A screenshot of the Levi’s Stadium app. It can even direct you to your parking spot.

 

“It enables an enhanced fan experience that more closely simulates what you can get on your couch,” says Paul Kapustka, editor-in-chief of Mobile Sports Report, which tracks technology in stadiums.

The $1.3 billion venue has wi-fi, cell service and room to grow, technologically.

“This may be the sort of new standard that new stadiums are aiming for,” says Kapustka.

The team is also making a big deal about how green its new home is.    

I went to check out Levi’s Stadium when it was still under construction, at the end of last year. Jack Hill, who oversees all the construction, showed me around.

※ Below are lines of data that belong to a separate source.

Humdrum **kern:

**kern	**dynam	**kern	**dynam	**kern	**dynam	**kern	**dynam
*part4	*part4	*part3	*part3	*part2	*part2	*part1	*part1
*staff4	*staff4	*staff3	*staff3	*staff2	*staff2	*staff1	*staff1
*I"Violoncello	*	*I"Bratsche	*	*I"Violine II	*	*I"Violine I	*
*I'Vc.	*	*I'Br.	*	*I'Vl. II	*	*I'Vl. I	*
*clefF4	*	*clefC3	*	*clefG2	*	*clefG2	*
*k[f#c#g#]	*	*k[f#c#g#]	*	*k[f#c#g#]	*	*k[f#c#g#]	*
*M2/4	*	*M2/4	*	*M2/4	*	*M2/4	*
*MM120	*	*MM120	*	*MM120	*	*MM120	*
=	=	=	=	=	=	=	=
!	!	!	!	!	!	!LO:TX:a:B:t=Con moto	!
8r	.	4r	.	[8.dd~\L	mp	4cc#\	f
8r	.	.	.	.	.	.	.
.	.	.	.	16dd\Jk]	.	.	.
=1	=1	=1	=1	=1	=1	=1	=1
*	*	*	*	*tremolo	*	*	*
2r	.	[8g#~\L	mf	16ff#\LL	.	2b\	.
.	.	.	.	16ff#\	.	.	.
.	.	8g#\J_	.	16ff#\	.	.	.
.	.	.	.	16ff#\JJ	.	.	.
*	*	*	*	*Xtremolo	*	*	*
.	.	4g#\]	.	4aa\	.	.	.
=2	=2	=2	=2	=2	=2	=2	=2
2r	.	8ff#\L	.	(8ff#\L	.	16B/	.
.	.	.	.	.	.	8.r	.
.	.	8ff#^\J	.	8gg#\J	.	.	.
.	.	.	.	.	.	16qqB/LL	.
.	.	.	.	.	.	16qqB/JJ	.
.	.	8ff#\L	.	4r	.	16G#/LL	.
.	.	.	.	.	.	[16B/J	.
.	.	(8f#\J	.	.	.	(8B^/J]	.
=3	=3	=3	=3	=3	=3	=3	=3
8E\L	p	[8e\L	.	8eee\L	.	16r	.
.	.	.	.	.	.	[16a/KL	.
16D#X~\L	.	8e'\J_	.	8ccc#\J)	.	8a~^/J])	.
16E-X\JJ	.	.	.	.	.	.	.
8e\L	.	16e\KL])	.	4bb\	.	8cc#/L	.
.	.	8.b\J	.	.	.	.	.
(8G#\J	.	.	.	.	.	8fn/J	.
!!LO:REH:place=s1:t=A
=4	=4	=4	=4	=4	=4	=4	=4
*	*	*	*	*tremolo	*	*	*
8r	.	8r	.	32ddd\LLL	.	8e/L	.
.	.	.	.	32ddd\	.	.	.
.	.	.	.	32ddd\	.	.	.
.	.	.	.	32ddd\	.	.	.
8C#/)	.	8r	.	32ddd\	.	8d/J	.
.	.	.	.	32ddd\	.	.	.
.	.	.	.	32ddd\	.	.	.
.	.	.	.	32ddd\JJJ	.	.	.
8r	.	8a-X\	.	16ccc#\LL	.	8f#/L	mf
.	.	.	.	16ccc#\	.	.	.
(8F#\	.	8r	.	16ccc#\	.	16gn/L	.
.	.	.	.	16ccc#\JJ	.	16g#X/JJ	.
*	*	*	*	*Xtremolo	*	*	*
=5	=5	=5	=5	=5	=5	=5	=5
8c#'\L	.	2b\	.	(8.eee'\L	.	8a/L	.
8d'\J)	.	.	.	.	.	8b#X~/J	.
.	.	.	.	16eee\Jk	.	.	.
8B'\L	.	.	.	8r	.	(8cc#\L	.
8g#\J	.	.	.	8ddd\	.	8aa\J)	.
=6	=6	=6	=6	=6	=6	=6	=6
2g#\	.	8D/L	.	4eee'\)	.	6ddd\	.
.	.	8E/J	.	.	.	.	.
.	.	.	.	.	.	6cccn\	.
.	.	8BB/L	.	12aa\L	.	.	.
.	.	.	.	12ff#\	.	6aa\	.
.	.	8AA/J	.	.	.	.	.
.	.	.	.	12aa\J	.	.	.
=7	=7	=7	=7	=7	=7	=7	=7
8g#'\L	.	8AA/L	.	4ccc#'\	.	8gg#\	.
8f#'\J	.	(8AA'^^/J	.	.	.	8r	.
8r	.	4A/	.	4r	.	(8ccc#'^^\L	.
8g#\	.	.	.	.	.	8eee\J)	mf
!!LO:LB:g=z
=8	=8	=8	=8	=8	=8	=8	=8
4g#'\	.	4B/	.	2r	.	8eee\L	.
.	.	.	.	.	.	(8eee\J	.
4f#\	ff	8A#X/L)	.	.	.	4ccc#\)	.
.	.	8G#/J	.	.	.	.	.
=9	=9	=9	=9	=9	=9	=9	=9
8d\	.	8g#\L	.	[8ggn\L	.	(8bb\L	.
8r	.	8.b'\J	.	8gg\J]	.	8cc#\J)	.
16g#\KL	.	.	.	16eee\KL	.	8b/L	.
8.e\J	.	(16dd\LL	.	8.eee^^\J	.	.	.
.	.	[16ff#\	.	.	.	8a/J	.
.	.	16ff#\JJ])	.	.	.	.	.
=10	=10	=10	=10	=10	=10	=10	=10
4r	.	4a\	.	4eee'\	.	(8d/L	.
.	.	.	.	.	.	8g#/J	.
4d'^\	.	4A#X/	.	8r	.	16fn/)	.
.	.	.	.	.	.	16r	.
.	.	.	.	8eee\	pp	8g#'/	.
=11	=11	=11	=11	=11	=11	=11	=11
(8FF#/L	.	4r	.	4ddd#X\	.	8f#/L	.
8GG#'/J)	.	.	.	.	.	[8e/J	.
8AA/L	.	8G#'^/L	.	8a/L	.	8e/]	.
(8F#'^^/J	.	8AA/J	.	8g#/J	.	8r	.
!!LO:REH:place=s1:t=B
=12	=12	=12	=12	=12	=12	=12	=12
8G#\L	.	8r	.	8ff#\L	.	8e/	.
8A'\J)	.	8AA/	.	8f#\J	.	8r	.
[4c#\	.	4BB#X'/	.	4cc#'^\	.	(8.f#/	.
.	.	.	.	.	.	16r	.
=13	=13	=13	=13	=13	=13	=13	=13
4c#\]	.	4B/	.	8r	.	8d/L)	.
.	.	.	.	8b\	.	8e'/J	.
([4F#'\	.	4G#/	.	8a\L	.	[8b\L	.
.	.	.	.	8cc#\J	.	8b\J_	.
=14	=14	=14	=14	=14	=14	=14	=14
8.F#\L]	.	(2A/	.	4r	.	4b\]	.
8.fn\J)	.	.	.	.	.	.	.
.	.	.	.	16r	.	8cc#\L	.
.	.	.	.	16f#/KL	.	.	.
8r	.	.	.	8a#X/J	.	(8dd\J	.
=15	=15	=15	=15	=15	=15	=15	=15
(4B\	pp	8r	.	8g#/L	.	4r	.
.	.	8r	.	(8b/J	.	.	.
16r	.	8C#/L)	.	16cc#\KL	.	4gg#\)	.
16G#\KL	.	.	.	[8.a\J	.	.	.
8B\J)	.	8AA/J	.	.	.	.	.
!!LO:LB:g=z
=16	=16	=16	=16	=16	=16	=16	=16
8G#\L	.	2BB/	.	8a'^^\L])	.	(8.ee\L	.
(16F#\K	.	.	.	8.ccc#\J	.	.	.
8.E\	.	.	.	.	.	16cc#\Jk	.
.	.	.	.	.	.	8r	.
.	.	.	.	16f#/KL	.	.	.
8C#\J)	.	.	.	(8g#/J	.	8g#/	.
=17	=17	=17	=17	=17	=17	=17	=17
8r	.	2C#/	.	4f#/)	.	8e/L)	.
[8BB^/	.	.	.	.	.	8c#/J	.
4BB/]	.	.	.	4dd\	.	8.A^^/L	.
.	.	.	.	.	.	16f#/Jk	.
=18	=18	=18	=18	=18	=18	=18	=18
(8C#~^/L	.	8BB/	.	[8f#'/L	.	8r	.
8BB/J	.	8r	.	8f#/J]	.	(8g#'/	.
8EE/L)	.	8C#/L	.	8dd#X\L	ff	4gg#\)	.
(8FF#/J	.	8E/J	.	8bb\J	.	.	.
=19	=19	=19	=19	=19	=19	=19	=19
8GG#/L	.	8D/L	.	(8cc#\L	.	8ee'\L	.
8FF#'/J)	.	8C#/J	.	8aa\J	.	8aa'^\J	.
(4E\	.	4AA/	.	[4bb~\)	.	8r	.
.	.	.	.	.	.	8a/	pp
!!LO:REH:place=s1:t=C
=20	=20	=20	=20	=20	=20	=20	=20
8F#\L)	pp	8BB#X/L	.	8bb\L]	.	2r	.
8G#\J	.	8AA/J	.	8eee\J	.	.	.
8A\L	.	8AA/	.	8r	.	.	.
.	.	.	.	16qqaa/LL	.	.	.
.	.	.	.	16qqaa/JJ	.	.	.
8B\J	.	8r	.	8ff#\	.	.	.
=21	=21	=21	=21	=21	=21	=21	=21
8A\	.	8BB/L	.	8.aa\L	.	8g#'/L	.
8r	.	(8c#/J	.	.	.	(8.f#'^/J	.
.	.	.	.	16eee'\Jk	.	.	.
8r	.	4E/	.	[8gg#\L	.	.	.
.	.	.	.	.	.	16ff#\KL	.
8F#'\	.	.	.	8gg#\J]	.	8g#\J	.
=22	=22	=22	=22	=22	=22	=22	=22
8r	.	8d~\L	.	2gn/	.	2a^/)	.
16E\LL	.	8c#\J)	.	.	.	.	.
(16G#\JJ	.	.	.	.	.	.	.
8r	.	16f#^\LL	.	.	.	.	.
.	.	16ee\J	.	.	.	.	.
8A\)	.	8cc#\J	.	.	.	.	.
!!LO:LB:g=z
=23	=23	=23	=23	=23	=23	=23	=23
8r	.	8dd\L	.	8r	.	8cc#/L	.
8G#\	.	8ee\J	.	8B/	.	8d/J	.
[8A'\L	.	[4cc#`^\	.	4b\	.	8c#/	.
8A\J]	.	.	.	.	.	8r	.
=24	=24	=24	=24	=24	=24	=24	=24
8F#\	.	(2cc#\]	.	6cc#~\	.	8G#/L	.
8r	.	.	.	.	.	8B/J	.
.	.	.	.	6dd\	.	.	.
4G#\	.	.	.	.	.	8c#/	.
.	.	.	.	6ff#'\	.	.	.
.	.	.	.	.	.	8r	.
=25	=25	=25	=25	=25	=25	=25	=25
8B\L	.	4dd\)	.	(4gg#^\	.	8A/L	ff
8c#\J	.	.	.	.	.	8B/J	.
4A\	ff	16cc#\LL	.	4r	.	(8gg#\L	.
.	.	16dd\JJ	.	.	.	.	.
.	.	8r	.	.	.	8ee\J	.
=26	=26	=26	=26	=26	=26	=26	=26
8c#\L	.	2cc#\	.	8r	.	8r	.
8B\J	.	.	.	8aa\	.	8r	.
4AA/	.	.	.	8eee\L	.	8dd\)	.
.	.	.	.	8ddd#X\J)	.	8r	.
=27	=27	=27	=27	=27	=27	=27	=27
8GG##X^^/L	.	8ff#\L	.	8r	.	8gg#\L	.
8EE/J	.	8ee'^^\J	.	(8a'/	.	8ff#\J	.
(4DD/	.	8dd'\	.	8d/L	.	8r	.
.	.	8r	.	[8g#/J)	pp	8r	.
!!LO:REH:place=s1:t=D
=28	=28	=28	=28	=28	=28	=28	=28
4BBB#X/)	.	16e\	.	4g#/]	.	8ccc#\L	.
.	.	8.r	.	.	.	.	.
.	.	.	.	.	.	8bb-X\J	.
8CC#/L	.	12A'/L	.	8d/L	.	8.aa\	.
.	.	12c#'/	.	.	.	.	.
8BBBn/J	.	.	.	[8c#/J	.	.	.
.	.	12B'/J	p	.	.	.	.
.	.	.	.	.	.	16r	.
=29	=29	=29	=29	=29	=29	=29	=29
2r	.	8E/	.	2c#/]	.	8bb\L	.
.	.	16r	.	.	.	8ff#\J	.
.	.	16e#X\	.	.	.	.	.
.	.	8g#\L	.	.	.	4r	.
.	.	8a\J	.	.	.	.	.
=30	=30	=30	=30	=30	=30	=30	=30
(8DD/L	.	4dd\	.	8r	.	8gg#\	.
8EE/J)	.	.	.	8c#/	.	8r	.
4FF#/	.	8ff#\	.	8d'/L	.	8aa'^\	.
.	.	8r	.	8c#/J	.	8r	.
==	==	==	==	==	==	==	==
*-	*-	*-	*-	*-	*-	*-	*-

“You see the purple pipe? That’s all recycled water,” Hill said, pointing up at the ceiling on field level. The water for the field comes from a nearby water treatment plant.

And up on the roof, he pointed out the solar panels, mounted on top of a tower of suites the length of, well, of a football field. Solar panels also cover pedestrian bridges between the parking lot and the stadium. Those panels will collect enough energy to offset game-day electricity use.

 

Solar panel

Niners fans on one of the solar-panel covered pedestrian bridges, coming to tour the stadium before the season starts.

 

“The Niners have said this: they are absolutely using this as a showcase,” says Andy Dallin, one of the principals of ADC Partners, a sports marketing agency in the Bay Area. “It’s their goal to make sure the stadium manifests everything that Silicon Valley represents.”

Dallin says sure, the 49ers have the tech side down.

“I think the much harder thing to do is the human side of this,” he says.

On a sort of test-run, at a soccer game earlier this month, traffic was a mess. So the Niners are working out some real life kinks at this high-tech stadium.